İstanbul'daki Kentsel Dönüşümün Gerçekleri: Değişim mi, Rant mı?

İstanbul'daki Kentsel Dönüşümün Gerçekleri: Değişim mi, Rant mı?

İstanbul'un son 11 yılda yaşadığı kentsel dönüşüm süreci, İstanbul Planlama Ajansı raporlarına göre, yetersiz ve rant odaklı kaldı. 800 bin binadan yalnızca 84 bini dönüştürüldü. Yeni yasa düzenlemeleri ve kentsel dönüşüm politikaları ele alınıyor.

İstanbul, son 11 yıl içinde önemli bir kentsel dönüşüm sürecine tanıklık etti. İstanbul Planlama Ajansı'nın verilerine göre, bu süreçte 2000 yılı öncesine ait 800 bin binadan sadece 84 bininde dönüşüm gerçekleştirildi. 20,8 milyon metrekarelik riskli alan ve 418 milyon metrekarelik rezerv alanın ilanına rağmen, bu dönüşüm çalışmalarının yetersiz kaldığı ortaya çıktı.

Kentsel Dönüşüm Yasa Değişikliği: Kimin Yararına?

İstanbul Planlama Ajansı'nın yayımladığı "Kentsel Dönüşüm Yasa Değişikliği: Dönüşüm Kimin İçin?" raporu, 2012'deki 6306 sayılı yasanın değişikliklerini mercek altına alıyor. Raporda, son 11 yılın kentsel dönüşüm uygulamaları ve yeni yasanın getirdiği riskler değerlendiriliyor. Rapor, dönüşüm çalışmalarının depreme hazırlık yerine rant odaklı projelere kaydığını vurguluyor. Bu durumun yeni yasayla daha da güçleneceği belirtiliyor.
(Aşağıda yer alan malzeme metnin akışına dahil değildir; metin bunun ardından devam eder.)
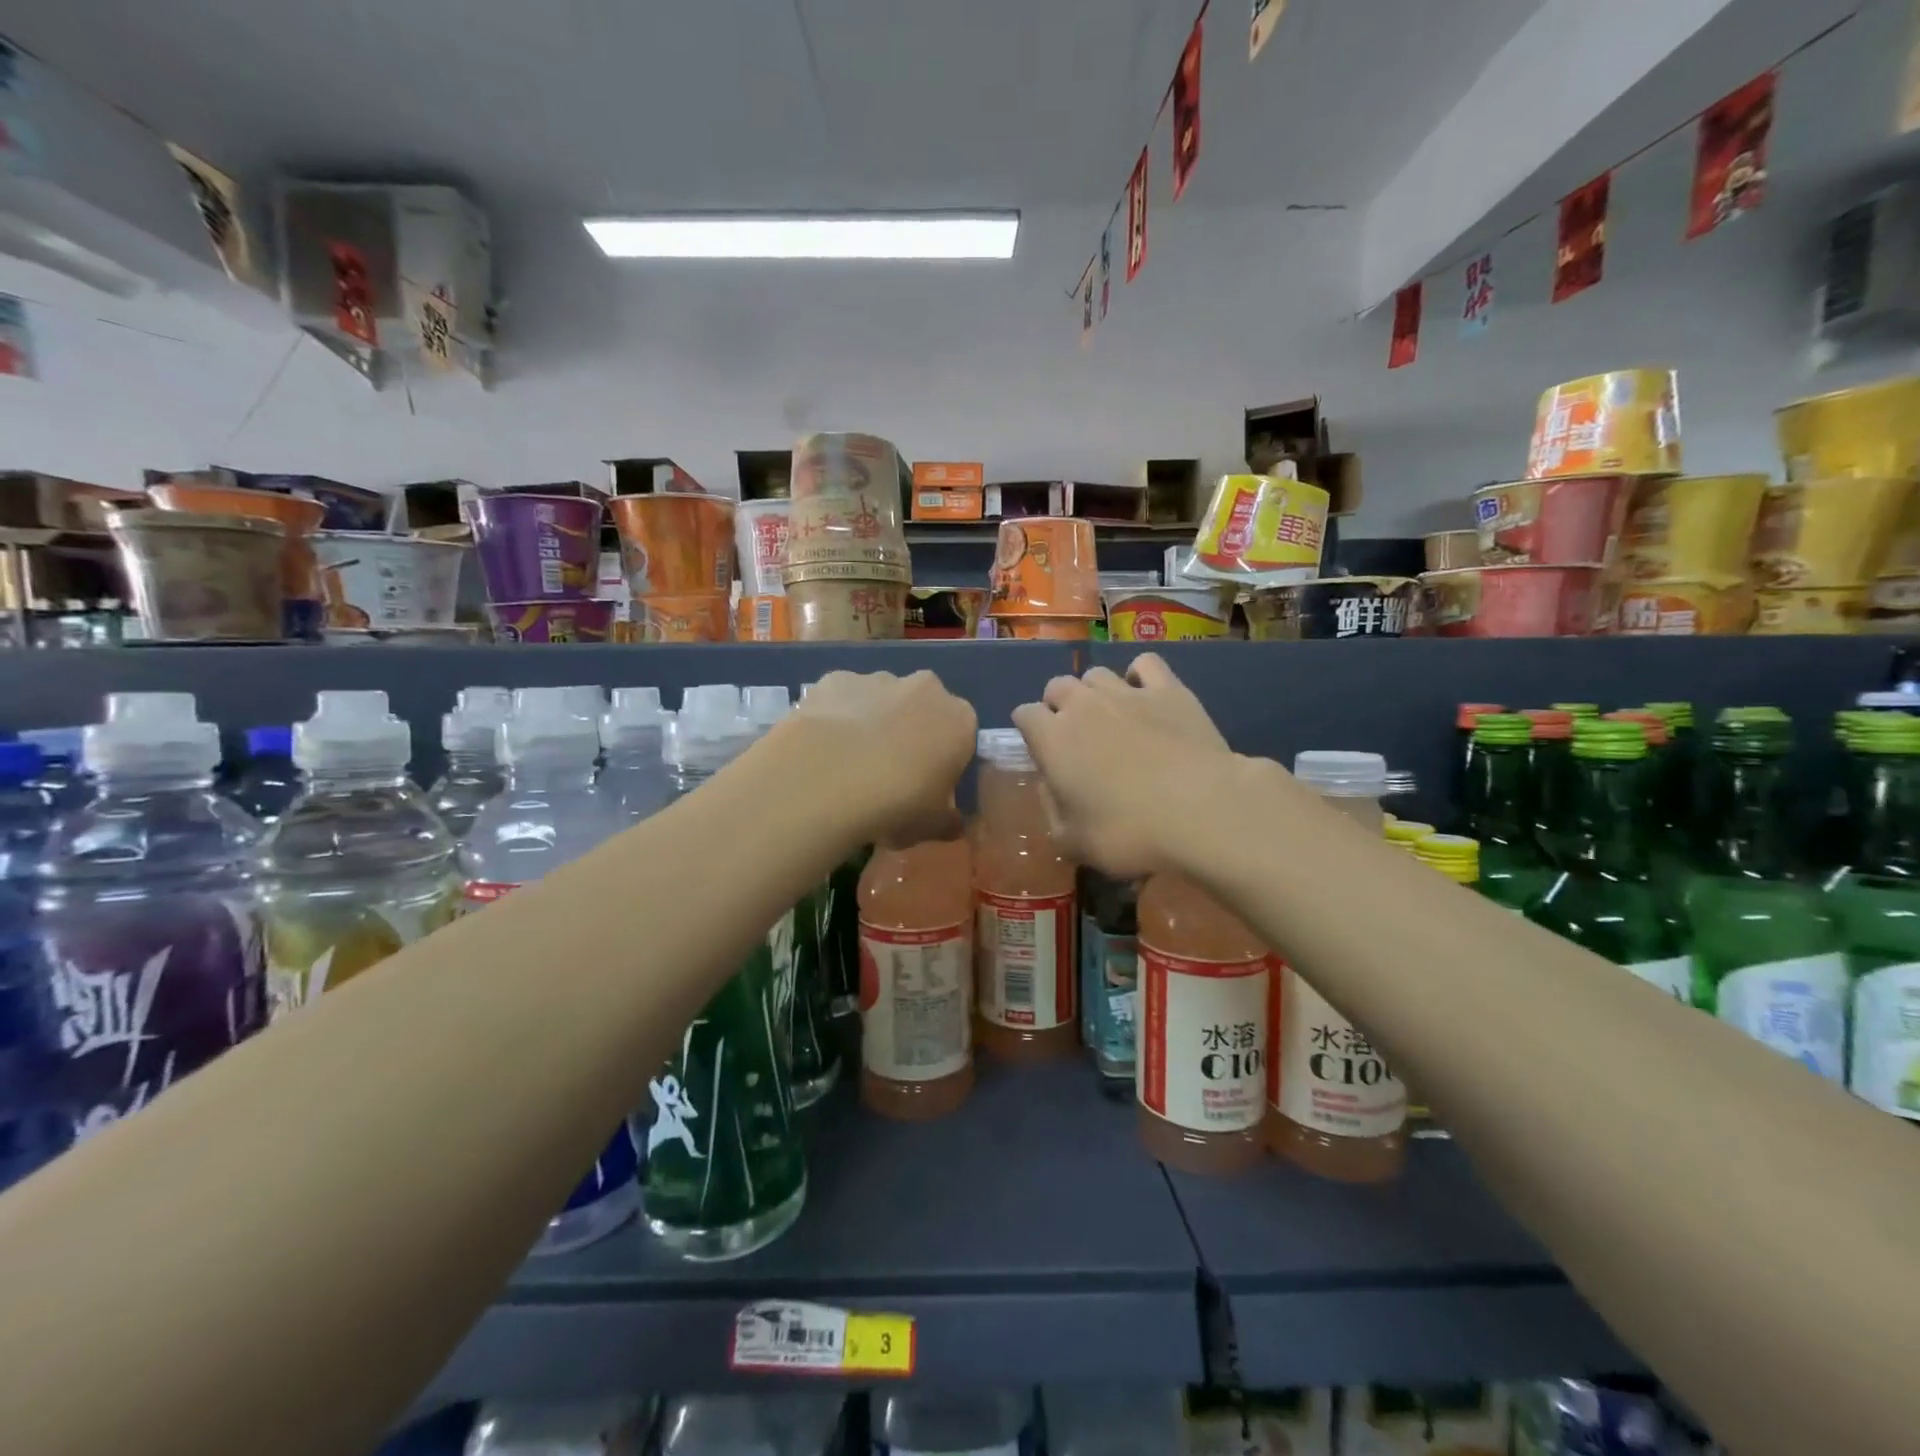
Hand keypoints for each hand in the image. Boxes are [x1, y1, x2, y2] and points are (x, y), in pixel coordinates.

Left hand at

İstanbul'da Öncelikli Müdahale Alanları ve Eksiklikler

İstanbul Büyükşehir Belediyesi'nin (İBB) tespit ettiği 33 milyon metrekarelik 142 adet öncelikli müdahale alanı, 6306 sayılı kanun kapsamında sadece 73 bin metrekarelik 2 noktada riskli alan olarak ilan edildi. Bu durum, kentsel dönüşüm politikalarının eksikliklerini ve önceliklerini sorgulamamıza sebep oluyor.

Rant ve Yeni Yerleşim Alanları: Dönüşüm Politikalarının Eleştirisi

Rapor, "rezerv yapı alanı" ilanlarının suistimal edilerek gelir kaynağı haline getirildiğini ve bunun mevcut riskli yapıların köhneleşmesine yol açabileceğini belirtiyor. Ayrıca, yeni yasa düzenlemesinin bütüncül bir konut politikası oluşturmadığı, afet odaklı değil, inşaat odaklı bir yaklaşım sergilediği eleştiriliyor.

Sonuç ve Gelecek Perspektifi

İstanbul'un kentsel dönüşümü, hem yerel yönetimler hem de vatandaşlar için önemli bir konu. Yapılan çalışmaların ve yasal düzenlemelerin, şehrin ve halkının ihtiyaçlarına cevap verip vermediği, gelecekteki planlamalar için kritik bir gösterge olacak. Raporlar ve veriler, bu sürecin yalnızca binaların yeniden inşasından ibaret olmadığını, aynı zamanda şehrin sosyal ve ekonomik yapısını da dönüştürdüğünü gösteriyor.